Las acusaciones de la Audiencia Nacional contra el expresidente José Luis Rodríguez Zapatero por presuntos delitos de organización criminal y tráfico de influencias han causado desconcierto en el Gobierno, que por el momento se inclina por dar credibilidad a la versión del exlíder socialista.
En el Ejecutivo reconocen que la imputación ha supuesto un "palo", según admiten fuentes gubernamentales, pero tras analizar el auto del juez José Luis Calama mantienen su respaldo al exmandatario y dan por hecho que el actual presidente, Pedro Sánchez, saldrá en su defensa este miércoles durante la sesión de control en el Congreso de los Diputados.
Está previsto que este asunto centre el enfrentamiento parlamentario entre Sánchez y el presidente del PP, Alberto Núñez Feijóo, apenas un día después de que se hiciera pública la investigación abierta contra Zapatero en el marco del 'caso Plus Ultra'.
En la cúpula del Gobierno recuerdan que Zapatero se ha alineado con Sánchez en todas las crisis de los últimos años y en los procesos judiciales que afectan a su mujer, Begoña Gómez, y a su hermano, David Sánchez. Por ello, en Moncloa dan por descontado que el jefe del Ejecutivo actuará de forma recíproca y "estará ahí".

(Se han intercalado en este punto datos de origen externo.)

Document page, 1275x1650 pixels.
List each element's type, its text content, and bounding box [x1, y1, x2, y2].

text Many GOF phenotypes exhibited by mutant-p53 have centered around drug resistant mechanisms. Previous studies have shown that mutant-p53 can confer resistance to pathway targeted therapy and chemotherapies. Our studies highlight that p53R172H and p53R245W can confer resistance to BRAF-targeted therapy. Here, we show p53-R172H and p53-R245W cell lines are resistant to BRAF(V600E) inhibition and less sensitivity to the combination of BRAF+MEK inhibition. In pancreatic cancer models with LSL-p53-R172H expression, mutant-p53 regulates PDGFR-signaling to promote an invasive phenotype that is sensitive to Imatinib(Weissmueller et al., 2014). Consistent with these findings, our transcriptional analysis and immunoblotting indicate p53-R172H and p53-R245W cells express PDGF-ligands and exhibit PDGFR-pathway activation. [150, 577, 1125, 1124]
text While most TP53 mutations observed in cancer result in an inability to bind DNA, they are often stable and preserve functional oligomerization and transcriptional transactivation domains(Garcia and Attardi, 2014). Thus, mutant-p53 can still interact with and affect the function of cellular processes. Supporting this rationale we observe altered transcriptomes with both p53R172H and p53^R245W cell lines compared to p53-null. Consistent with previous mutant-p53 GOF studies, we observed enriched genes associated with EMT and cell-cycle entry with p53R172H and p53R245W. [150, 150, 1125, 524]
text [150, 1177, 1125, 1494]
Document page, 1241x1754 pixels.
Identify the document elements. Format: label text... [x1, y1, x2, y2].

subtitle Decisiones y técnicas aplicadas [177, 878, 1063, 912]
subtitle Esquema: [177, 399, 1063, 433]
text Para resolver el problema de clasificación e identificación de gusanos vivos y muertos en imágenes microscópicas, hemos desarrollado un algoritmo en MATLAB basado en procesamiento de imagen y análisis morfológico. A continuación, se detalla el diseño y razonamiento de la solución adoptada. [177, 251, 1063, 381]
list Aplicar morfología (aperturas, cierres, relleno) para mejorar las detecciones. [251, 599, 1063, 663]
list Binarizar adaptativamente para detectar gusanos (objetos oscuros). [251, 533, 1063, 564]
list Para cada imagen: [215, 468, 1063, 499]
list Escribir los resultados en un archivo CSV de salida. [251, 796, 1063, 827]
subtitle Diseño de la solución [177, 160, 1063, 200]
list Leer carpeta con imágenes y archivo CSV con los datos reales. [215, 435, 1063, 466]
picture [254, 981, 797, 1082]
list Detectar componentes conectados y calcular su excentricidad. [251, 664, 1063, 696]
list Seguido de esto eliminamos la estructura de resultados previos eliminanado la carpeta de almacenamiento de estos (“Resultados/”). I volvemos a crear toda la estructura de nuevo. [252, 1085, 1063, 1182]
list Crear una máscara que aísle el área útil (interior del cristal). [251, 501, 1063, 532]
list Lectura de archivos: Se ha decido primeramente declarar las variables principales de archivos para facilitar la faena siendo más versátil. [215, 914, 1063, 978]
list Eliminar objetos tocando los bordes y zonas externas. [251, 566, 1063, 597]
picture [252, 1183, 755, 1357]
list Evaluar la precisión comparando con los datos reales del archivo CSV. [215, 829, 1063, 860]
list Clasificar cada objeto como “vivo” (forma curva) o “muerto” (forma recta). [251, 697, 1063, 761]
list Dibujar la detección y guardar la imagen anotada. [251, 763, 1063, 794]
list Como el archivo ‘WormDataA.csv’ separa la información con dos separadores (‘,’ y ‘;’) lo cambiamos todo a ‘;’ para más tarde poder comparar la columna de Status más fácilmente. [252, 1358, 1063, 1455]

Según distintas fuentes del Ejecutivo y del PSOE, la impresión general es que no resulta verosímil que Zapatero, al que consideran una figura de absoluta integridad, haya incurrido en las conductas descritas en el auto de Calama, donde se le sitúa en la cúspide de una supuesta red de tráfico de influencias destinada a obtener beneficios económicos.
El magistrado instructor llega a cuantificar en dos millones de euros el dinero que habría recibido Zapatero por poner a disposición de terceros sus contactos y su acceso a altos cargos de la Administración. Sin embargo, en el PSOE insisten en que necesitan pruebas sólidas antes de dar crédito a esas acusaciones.
En el entorno gubernamental siguen convencidos de su inocencia y sostienen que no tendría lógica que se implicara tan intensamente en la vida orgánica del partido y en las campañas electorales —en Andalucía participó en al menos siete actos— mientras, en paralelo, realizaba las actividades irregulares descritas en el auto de imputación. "Si hubiese algo no haces eso, te dedicas a una cosa u otra" señala un cargo del Gobierno.
El propio Zapatero rechazó las acusaciones este martes en un vídeo remitido a los medios de comunicación, en el que defendió que toda su actividad, tanto pública como privada, se ajusta a la legalidad y subrayó además que "jamás" realizó gestiones a favor del rescate de la aerolínea 'Plus Ultra'.